Reports first emerged on the Facebook page of Volodimir Prosin, a historian and journalist from the Luhansk region of Ukraine, showing photographs and documents about a medal being awarded by the Russian government to former Ukrainians. On one side of the silver medallion is a raised image of the outline of the Crimean peninsula. The controversy, though, is on the flipside of the coin.

On that side, there’s an emblem of the Russian Federation’s ministry of defense. Below that, this inscription: “For the return of Crimea 20.02.14 - 03.18.14.”

Yet how could the dates of Crimea’s “liberation” have begun on February 20th?

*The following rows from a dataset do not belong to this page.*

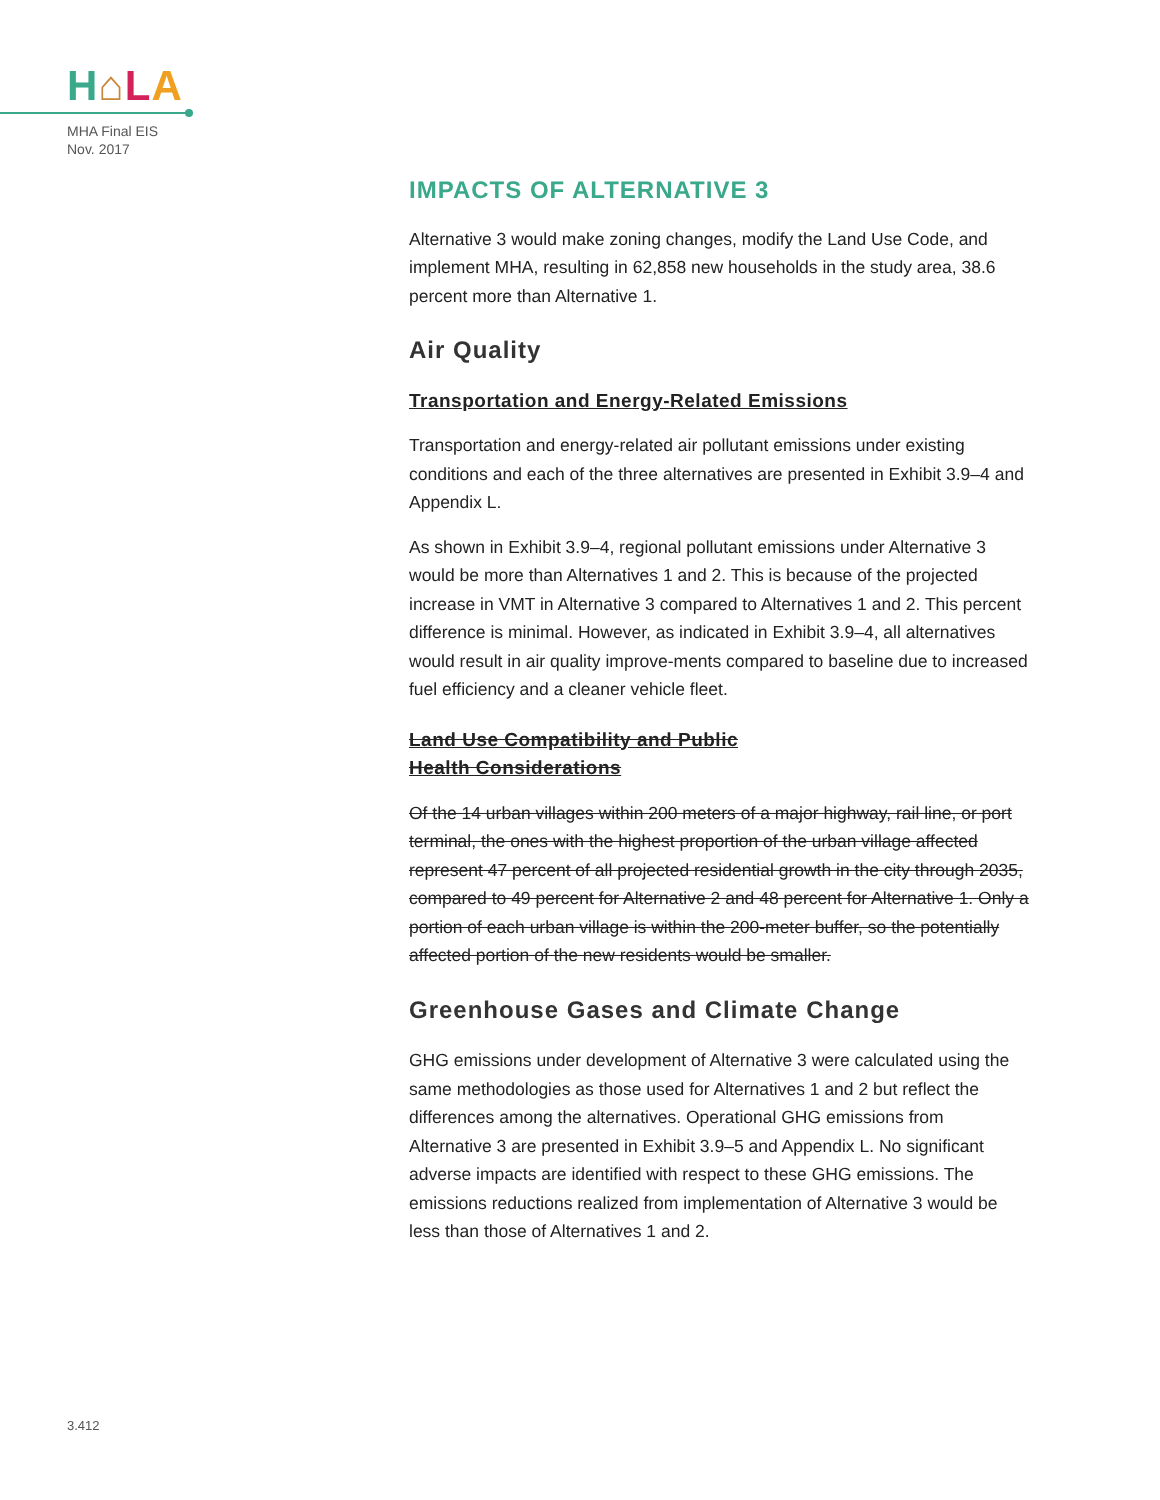H⌂LA
MHA Final EIS
Nov. 2017
IMPACTS OF ALTERNATIVE 3
Alternative 3 would make zoning changes, modify the Land Use Code, and implement MHA, resulting in 62,858 new households in the study area, 38.6 percent more than Alternative 1.
Air Quality
Transportation and Energy-Related Emissions
Transportation and energy-related air pollutant emissions under existing conditions and each of the three alternatives are presented in Exhibit 3.9–4 and Appendix L.
As shown in Exhibit 3.9–4, regional pollutant emissions under Alternative 3 would be more than Alternatives 1 and 2. This is because of the projected increase in VMT in Alternative 3 compared to Alternatives 1 and 2. This percent difference is minimal. However, as indicated in Exhibit 3.9–4, all alternatives would result in air quality improve-ments compared to baseline due to increased fuel efficiency and a cleaner vehicle fleet.
Land Use Compatibility and Public
Health Considerations
Of the 14 urban villages within 200 meters of a major highway, rail line, or port terminal, the ones with the highest proportion of the urban village affected represent 47 percent of all projected residential growth in the city through 2035, compared to 49 percent for Alternative 2 and 48 percent for Alternative 1. Only a portion of each urban village is within the 200-meter buffer, so the potentially affected portion of the new residents would be smaller.
Greenhouse Gases and Climate Change
GHG emissions under development of Alternative 3 were calculated using the same methodologies as those used for Alternatives 1 and 2 but reflect the differences among the alternatives. Operational GHG emissions from Alternative 3 are presented in Exhibit 3.9–5 and Appendix L. No significant adverse impacts are identified with respect to these GHG emissions. The emissions reductions realized from implementation of Alternative 3 would be less than those of Alternatives 1 and 2.
3.412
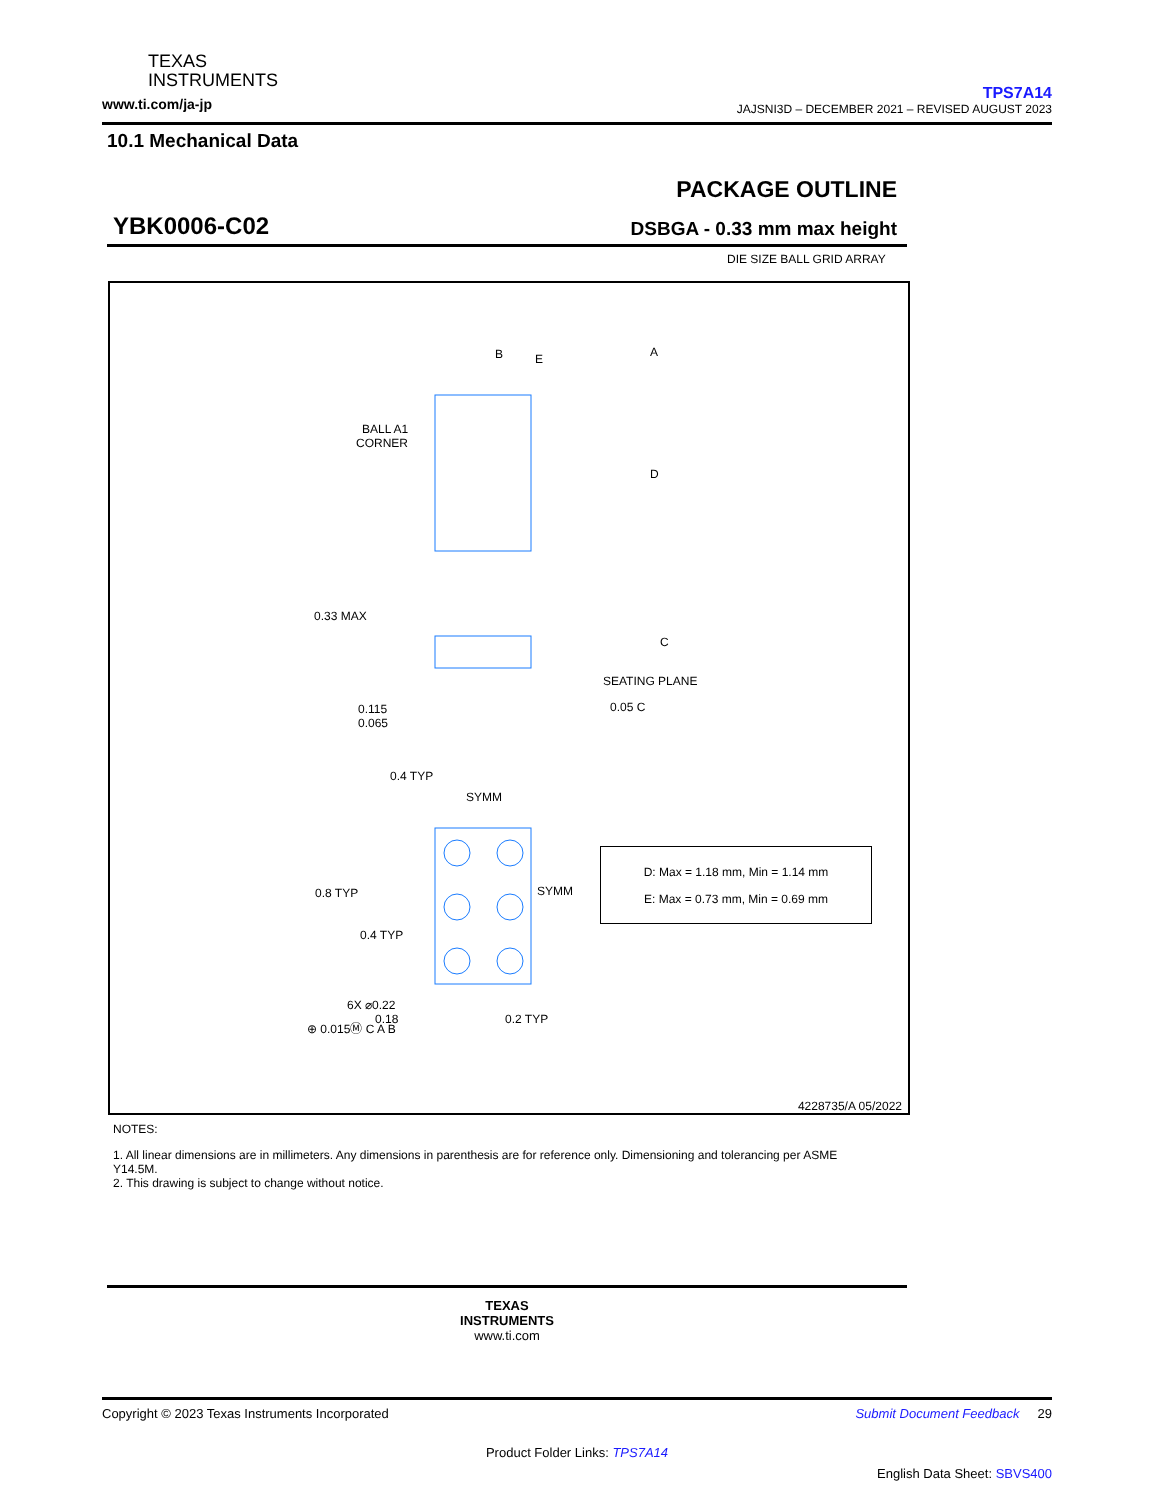TEXAS
INSTRUMENTS
www.ti.com/ja-jp
TPS7A14
JAJSNI3D – DECEMBER 2021 – REVISED AUGUST 2023
10.1 Mechanical Data
YBK0006-C02
PACKAGE OUTLINE
DSBGA - 0.33 mm max height
DIE SIZE BALL GRID ARRAY
B
E
A
D
BALL A1
CORNER
0.33 MAX
C
SEATING PLANE
0.115
0.065
0.05 C
0.4 TYP
SYMM
0.8 TYP
SYMM
0.4 TYP
6X ⌀0.22
0.18
⊕ 0.015Ⓜ C A B
0.2 TYP
D: Max = 1.18 mm, Min = 1.14 mm
E: Max = 0.73 mm, Min = 0.69 mm
4228735/A 05/2022
NOTES:
1. All linear dimensions are in millimeters. Any dimensions in parenthesis are for reference only. Dimensioning and tolerancing per ASME Y14.5M.
2. This drawing is subject to change without notice.
TEXAS
INSTRUMENTS
www.ti.com
Copyright © 2023 Texas Instruments Incorporated Submit Document Feedback 29
Product Folder Links: TPS7A14
English Data Sheet: SBVS400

An image of the medal was quickly removed from the Russian defense ministry’s website after the ceremony on March 25, but the damage was done. How could Crimea have been “liberated” in an operation beginning on February 20, the day on which a bloody assault against the Maidan protesters began in Kiev, killing nearly 100 people? Even more perplexing is that Viktor Yanukovych was still officially the president of Ukraine and Crimea on February 20. So how could this operation have begun on that day, while he was still president—or more importantly, why?
...
The Russians appear to have planned many of the details of their conquest well before they went public with those plans and this medal is just more evidence of their intent.